Salı Günü ise çok eski ve değerli arkadaşım olan Erdem'in milongasında aldım soluğu..Oldies Pub'ın hayranıyım zaten. İçinde ağaç  bile var!
Herkese içinde ağaç olan mekan diyorum burası için. Dekorasyonuysa ayrı güzel. Ambiyans müthiş yani, kaçmaz bir Salı ritüeline bağlar insanı adeta...
Djimiz Doğaç'ı  ise Tangolic milngasında ilk kez dinlemiş ve seçkilerini çok beğenmiştim. Tandalarına, cortinalarına bayıldığım için kendisini hemen Oldies'e davet ettim. Erdem sağolsun beni DJ Seçici Kurul Başkanı seçti de, yeni ünvanımı yaşatayım dedim. :)
Sağolsun Doğaç da  kırmadı beni ve muhteşem tandaları ve harika danslarıyla milongamıza renk kattı. Bence tango camiası muhteşem bir DJ le tanıştı; şanslıyız!
Kendisi gibi tatlı arkadaşları da eşlik etti milongaya.
 Can ve Doğa'nın, Başak'ın, Sezen'in ve daha nice dostumun milongaya katılması da beni çok mutlu etti. Çok dinamik bir gece oldu, tangosundan, sırtakisine, sohbetinden, şaraplarına...Eve döndüğümde çok keyifli bir milonganın ardından ne hissediyorsam onu hissettim. Tatmin, huzur, neşe, coşku ve mutluluk.

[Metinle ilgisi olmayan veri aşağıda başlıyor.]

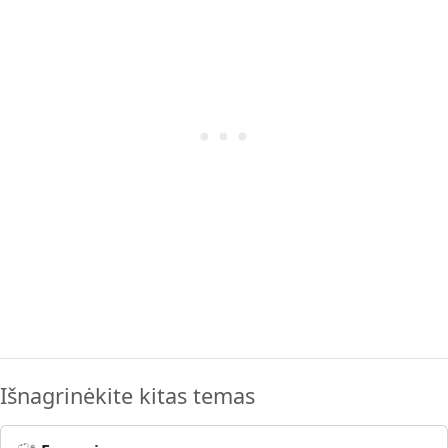
Išnagrinėkite kitas temas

 Müge'nin enerjisine de hayran oldum. Kadında sırtaki var, tango var, kayak da öğretecek bana, daha ne olsun 41 kere maşallah.
Çarşamba' ya uzanınca da klasik ritüelimize kapılıp La Paz'da Camarones- güveçte karides- yemeğini, La Palma'nın Carmenere üzümlü şarabını, peynirini, muhteşem mısır unlu ekmeğini yumula yumula bitiriken, Kübalı Los Amigos müzisyenleri olan Yansel  ve bongocu arkadaşının harika müzikleriyle-bir kaç parçasını bile dinlesek- harika bir tat yaşadık. O kadar güzel söylüyordu ki Yansel yine o eşsiz parçaları, bayıldım. Bongocusu da efsaneydi. Ona da hayran oldum!

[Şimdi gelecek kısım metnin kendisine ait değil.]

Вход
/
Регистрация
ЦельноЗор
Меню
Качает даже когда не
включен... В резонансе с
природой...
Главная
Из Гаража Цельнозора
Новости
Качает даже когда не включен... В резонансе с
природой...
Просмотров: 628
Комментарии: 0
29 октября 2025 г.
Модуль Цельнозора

 Sonrasında taksiye atlayıp 333'e geçme planımız, Tarlabaşı Cad.'nin bir noktasında inip yürümek zorunda kalmamızla sonlandı. Trafiğin içine ettiler, sağolsunlar mı bilemedim!
Neyse ne yapalım koşarak gittik milongaya ve yine şahane bir enerji, dinamik bir kalabalık, harika tandalar ve bu tandalardaki danslarla kopmuş Milonguero(a)lar  bizi karşıladı.  Bu kez bir sürpriz arkadaşım Burak da oradaydı. Yıllar önce Hülya tanıştırmıştı bizi, dans etme tutkunu olduğumuz için ikimiz de. Amerika'dan gelmiş olması  büyük sürpriz oldu.. Çook sevindim. Milonga yine çok hareketliydi. Yeşim'le gecenin tango şovunu izlerken de baya esprili diyaloglarımız oldu. Zira şov yapan Milonguerayı hayranlıkla izleyen bir Milonguero ekibi vardı-isim vermiyorum..:)- ve tepkilerini görmeliydiniz...Şovdan çok bunu izlemeye başladık! :)))

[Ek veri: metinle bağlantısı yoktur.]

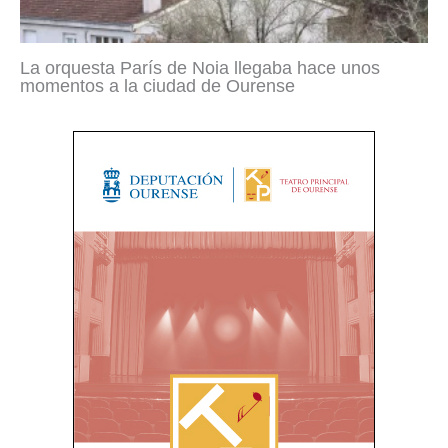
La orquesta París de Noia llegaba hace unos
momentos a la ciudad de Ourense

Bu eğlenceli gözlem ve kahkaha stretejimizin ardındansa yaşama dair ve duygulara yönelik muhteşem sohbetlerim  oldu Özle ve Canan'la.. Çok hoştu, sıcacık, ılık ve rahatlatan cinsten ve eğlenceli de. Yaşam olunca mevzu eğlence olmazsa, olur mu??
Özle kadar da bir  insanın duygularını anlayan az insan vardır- yengeç ve yay kadını- böyle hassas insanları tanımak bir şans..Kendisiyle follow, lead dansımız da efsane olmaya aday...En azından kendi çapımızda! :))  Canan da çok eski bir arkadaşım, milongada karşılaşınca yıllar sonra havalara uçmuştum!  O da yay ve yengeç kadını...Türkçe meali aslen yay, yükselen yengeç...:)) Astro informatikçilik konusunda da çalışmalarım var...
Yine  bolca dansın, milonga sonrası cep telefonundan olan müzik ziyafetinin ardından çorbacıda aldık soluğu Alp ve Aylin'le..Muhteşem ezogelin çorbasını içtik ve çayları  da tabi..Oradaki servis elemanı  beni tanıdı zaten. Çünkü Ctesi çay da çay diye yıkmıştım ortalığı..Adam ben girer girmez içeri, gülümsedi ve "Çay var!" dedi..Motivasyonum katladı! Bolca içtim çayları, çorbaları ve eve çook geç varabildik..Alp'le Aylin'in uykusuz sabahlarının sorumlusu benim! :)
İşte bir minik üç günlük milonga turumun özeti.
Milonga özetlerimin yanısıra, bir de tango yaptığımda hissettiğim binlerce duygu ve düşünce geçişleri oluyor elbette. Bu yoğunluğu ifade etmekte ise biraz zorlanıyorum ama ufaktan deneyeyim diye düşündüm! :)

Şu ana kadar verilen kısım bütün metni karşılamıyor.